Heather Rigney Shumaker ’91
The Griffins of Castle Cary
Simon & Schuster

A sibling adventure turns into a mystery- solving expedition in Shumaker’s children’s book, geared for ages 8-12. On a visit to their eccentric aunt, the Griffin kids encounter ghosts, town secrets, and a giant Newfoundland dog in a “delightfully spooky” race to find some answers.

William Kirby ’82 and Kirsten Kirby
Your White Coat is Waiting: Vital Advice for Pre-Meds
Kirby Career Advising

A formidable pair, Dr. William Kirby and his daughter, a premed adviser who previously worked at Johns Hopkins University and Franklin & Marshall College, share their combined experience and expertise for this book.

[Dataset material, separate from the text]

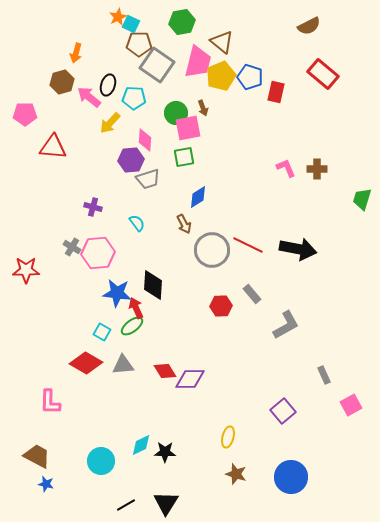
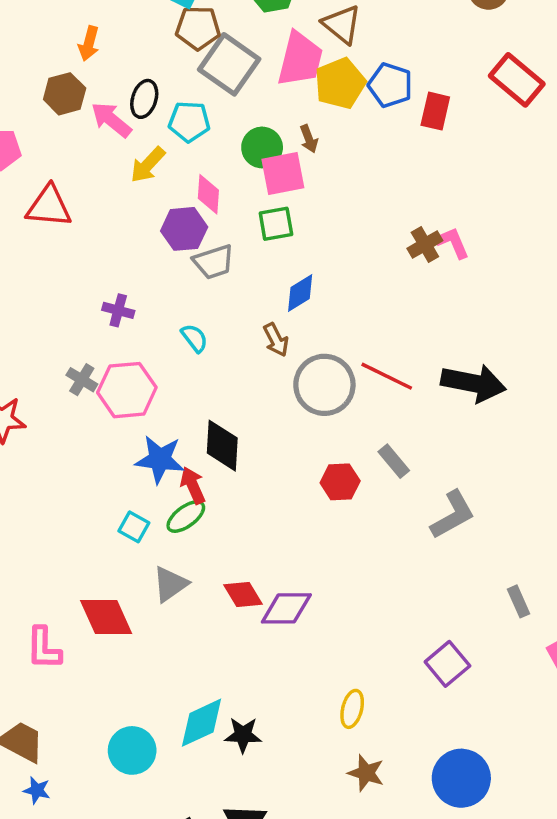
brown cross: (317, 169) -> (425, 245), moved, turned -30
red diamond: (86, 363) -> (106, 617), moved, turned 36
gray triangle: (123, 365) -> (170, 584), turned -30
cyan diamond: (141, 445) -> (201, 723), size x1.4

It provides useful information for students of all ages who are either starting a career in medicine or considering a career change into the field, offering insight into what it takes to become a competitive medical school applicant.

Andrea Bear Rugh ’57
Egyptian Advice Columnists: Envisioning the Good Life in an Era of Extremism
DIO Press

Middle East scholar Rugh’s latest book shares insight into the thoughts of columnist Abdul Wahab al-Mutawa on the problems with Egypt’s government services during the 1980s, when religious conservatism was heightened. “This book is the first to plumb the depths of personal experience in the volatile 1980s, showing people’s desire for moral certainty and laying the groundwork for the disruptions behind the Uprising of 2011,” she writes.

Andrew Feffer ’77
Bad Faith: Teachers, Liberalism, and the Origins of McCarthyism
Fordham University Press

Feffer explores the Rapp-Coudert investigation during the summer of 1940, challenging the origins of McCarthyism and raising difficult questions about the Red Scare. “Bad Faith provides the first full history of this witch-hunt, which lasted from August 1940 to March 1942,” his publisher writes. “Anticipating McCarthyism and making it possible, the episode would have repercussions for decades to come.”

Susan Morrison Walcott ’71
Weaving Identity: Textiles, Global Modernization and Harris Tweed
In her first nonacademic book, Walcott explores the process of transition through the tale of a textile, Harris Tweed. From Scotland to locales all around the world, this textile has been involved in wars, famine, industrialization, and modernization.

Diane di Prima ’55
X Artists’ Books

This 50th anniversary reprinting—bound in a book for the first time—celebrates the mid-’60s collaboration of influential Beat Generation poet di Prima and West Coast assemblage artist George Herms. With an introduction by curator Sarah C. Bancroft, Haiku features 32 seasonal poems by di Prima and 36 woodcuts they inspired.

Emily Remus ’06
A Shoppers’ Paradise: How the Ladies of Chicago Claimed Power and Pleasure in the New Downtown
Harvard University Press

Ever wondered about the phrase “Women were born to shop”? A Shoppers’ Paradise powerfully dispels that myth. Remus explains how women in turn-of-the-20th- century Chicago used their “consumer power to challenge male domination of public spaces and stake their own claim to downtown.”